President of the Region of Murcia
- In office 3 July 1995 – 14 April 2014
- Monarch: Juan Carlos I
- Preceded by: María Antonia Martínez
- Succeeded by: Alberto Garre López

Personal details
- Born: Ramon Luis Valcárcel Siso 16 November 1954 (age 71) Murcia, Spain
- Party: Spain: People's Party EU: European People's Party
- Spouse: Camila Valcárcel
- Children: 3
- Alma mater: University of Murcia

= Ramón Luis Valcárcel =

Spanish politician (born 1954)

Ramon Luis Valcárcel Siso (born 16 November 1954) is a Spanish politician and former Member of the European Parliament from Spain.
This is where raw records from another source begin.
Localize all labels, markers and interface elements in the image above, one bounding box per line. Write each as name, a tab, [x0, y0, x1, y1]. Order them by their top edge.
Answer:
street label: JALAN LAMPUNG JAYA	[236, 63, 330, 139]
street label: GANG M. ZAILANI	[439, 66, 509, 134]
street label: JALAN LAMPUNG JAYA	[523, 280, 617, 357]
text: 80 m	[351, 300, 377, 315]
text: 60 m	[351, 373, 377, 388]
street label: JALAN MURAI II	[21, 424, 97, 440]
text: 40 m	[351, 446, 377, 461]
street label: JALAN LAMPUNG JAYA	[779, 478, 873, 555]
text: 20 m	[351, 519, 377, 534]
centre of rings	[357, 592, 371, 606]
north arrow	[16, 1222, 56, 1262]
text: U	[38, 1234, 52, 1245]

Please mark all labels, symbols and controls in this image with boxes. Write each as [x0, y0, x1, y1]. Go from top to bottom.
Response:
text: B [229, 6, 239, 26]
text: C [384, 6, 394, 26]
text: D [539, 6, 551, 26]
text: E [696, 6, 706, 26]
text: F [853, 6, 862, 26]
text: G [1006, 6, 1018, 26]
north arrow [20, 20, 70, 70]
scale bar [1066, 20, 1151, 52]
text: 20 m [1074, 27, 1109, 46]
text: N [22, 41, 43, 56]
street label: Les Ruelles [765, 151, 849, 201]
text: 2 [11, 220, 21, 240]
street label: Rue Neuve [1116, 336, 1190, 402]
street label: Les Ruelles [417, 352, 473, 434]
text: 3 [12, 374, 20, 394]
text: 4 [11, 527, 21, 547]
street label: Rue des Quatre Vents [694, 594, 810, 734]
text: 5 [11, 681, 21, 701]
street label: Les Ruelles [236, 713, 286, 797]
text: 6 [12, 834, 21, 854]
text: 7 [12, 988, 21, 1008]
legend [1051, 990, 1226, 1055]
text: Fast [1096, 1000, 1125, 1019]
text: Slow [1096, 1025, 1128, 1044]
He served in the Parliament between the 2014 and 2024 elections.

Prior to his service in the European Parliament, he served as President of the Autonomous Community of the Region of Murcia from 1995 to 2014, and as a former president of the Committee of the Regions (CoR) of the European Union.

== Early life ==
He was born 16 November 1954 in Murcia, Spain.

==Career==

===Member of the European Parliament, 2014–present===
Valcárcel has since been serving as Vice-president of the European Parliament and a member of its Committee on Regional Development. In his capacity as vice-president, he is also in charge of overseeing the parliament's research service and library; relations with national parliaments; and relations with the Committee of the Regions and the European Economic and Social Committee.

In 2015, news media reported that Valcárcel was included in a Russian blacklist of prominent people from the European Union who are not allowed to enter the country.